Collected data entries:
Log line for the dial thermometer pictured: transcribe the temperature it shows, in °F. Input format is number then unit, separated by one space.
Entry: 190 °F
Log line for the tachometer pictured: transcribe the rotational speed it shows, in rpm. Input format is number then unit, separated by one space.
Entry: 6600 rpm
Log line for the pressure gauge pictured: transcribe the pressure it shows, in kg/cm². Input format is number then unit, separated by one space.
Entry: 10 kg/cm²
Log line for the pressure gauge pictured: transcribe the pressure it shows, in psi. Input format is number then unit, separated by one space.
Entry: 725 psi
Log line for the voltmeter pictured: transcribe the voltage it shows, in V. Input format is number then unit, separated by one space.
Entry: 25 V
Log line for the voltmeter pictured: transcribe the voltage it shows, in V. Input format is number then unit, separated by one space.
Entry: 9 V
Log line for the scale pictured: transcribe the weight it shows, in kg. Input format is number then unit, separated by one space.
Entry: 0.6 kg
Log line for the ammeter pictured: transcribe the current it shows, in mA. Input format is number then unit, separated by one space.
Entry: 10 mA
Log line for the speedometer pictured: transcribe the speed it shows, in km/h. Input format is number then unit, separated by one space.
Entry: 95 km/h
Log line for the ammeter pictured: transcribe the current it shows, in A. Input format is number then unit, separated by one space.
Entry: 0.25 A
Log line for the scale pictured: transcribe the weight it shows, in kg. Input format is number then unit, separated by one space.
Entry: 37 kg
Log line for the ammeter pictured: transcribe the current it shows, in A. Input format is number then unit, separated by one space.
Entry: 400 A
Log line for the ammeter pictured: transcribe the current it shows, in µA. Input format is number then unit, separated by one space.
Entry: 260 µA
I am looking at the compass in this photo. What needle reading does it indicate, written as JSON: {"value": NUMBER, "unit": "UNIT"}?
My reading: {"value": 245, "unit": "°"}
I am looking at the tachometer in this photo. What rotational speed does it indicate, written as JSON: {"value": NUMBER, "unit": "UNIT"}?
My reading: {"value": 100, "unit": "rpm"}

• Work instructions: Starting with the first line above and stopping after the line that contains "Entry: 10 kg/cm²", turn those lines into a numbered list with any blank lines left out.

• Reply to the exercise:
1. Log line for the dial thermometer pictured: transcribe the temperature it shows, in °F. Input format is number then unit, separated by one space.
2. Entry: 190 °F
3. Log line for the tachometer pictured: transcribe the rotational speed it shows, in rpm. Input format is number then unit, separated by one space.
4. Entry: 6600 rpm
5. Log line for the pressure gauge pictured: transcribe the pressure it shows, in kg/cm². Input format is number then unit, separated by one space.
6. Entry: 10 kg/cm²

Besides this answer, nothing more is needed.